Ella se llama Soledad. Es una mujer de mi barrio de Otxarkoaga, de la etnia gitana. Ha llegado a ser para mí una mujer muy entrañable. Con su cuerpo delgadito -35 kilos- y unos ojos tan metidos en sus cuencas, con unas manos tan largas y menudas, con un rostro tan sonriente, es alguien que atrae hacia sí. Es la expresión de la ternura y mi gozo al estar a su lado es algo difícil de explicar. Siempre que entro en su habitación, en la que se encuentra aislada -“algún bicho que se me ha metido” dice ella-, la saludo con el estribillo “Soledad, es criatura primorosa, que no sabe que es hermosa”. Es una canción que le sienta como anillo al dedo.

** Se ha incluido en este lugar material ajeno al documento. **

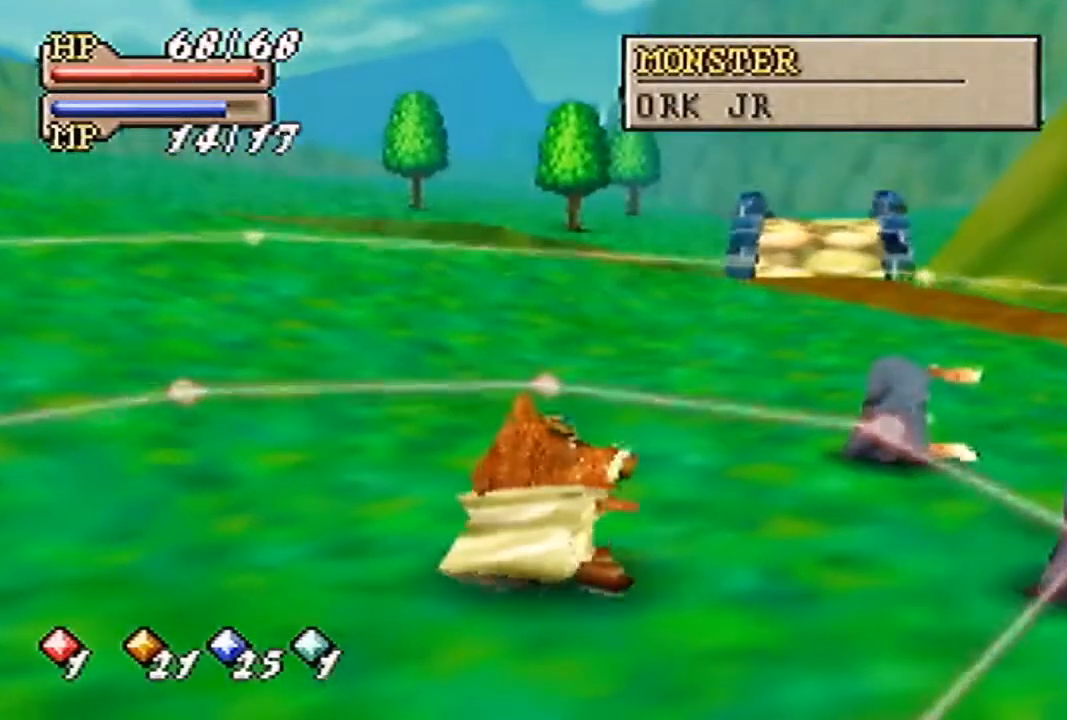
{"buttons": ["B"], "left_stick": "up", "events": []}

A veces la veo ensimismada, con una capacidad limitada de reacción a lo que le va llegando desde fuera de ella misma y me da pena verla en esa situación.
Le pregunto, para saber si me reconoce, “¿quién soy yo?” y unas veces muy pronto, otras costándole un poco más, me dice “el curica de mi barrio”. Este diminutivo, pronunciado mientras esboza una sonrisa tan entrañable, me entra muy adentro. ¡Soy feliz a su lado!

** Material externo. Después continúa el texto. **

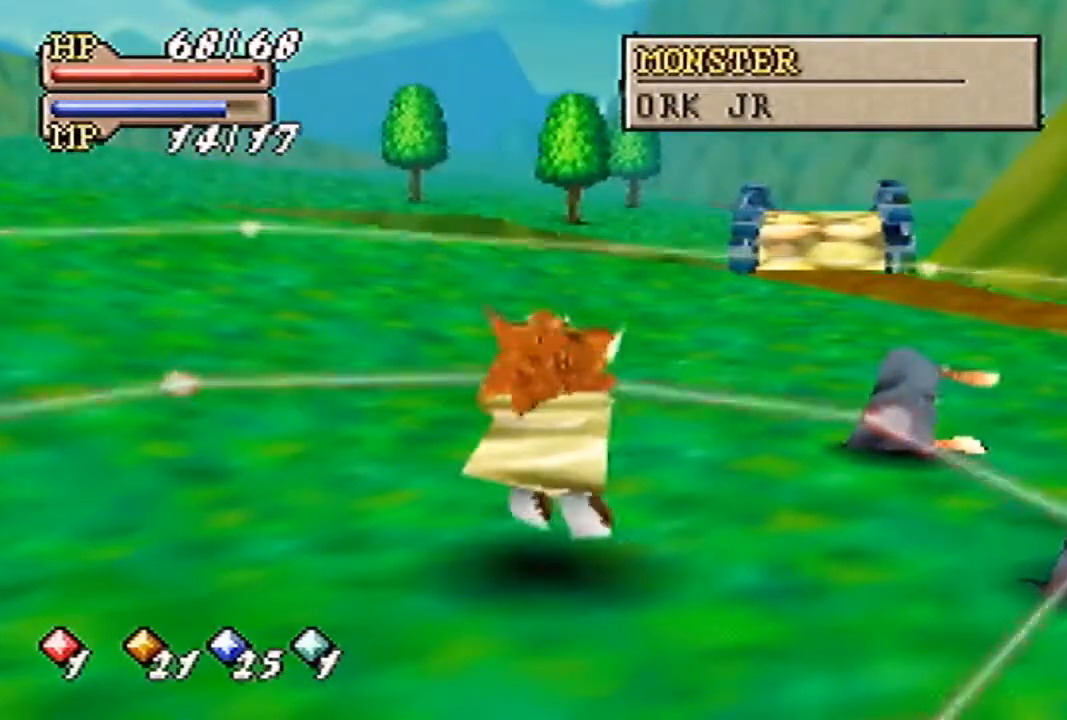
{"buttons": ["B"], "left_stick": "up", "events": []}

Al mismo tiempo, descubro una entrega total y con un amor expresado tan claramente en su hija Antonia, que entiendo que el amor entregado, sin ningún alarde de nada, es lo más precioso que me es dado contemplar. Es la vida hecha entrega y expresión nítida del amor de una hija a su madre.
En una de mis visitas descubro que Antonia pertenece a la Iglesia de Filadelfia y entiendo que por encima de la Iglesia a la que pertenezcamos está el amor nítidamente expresado.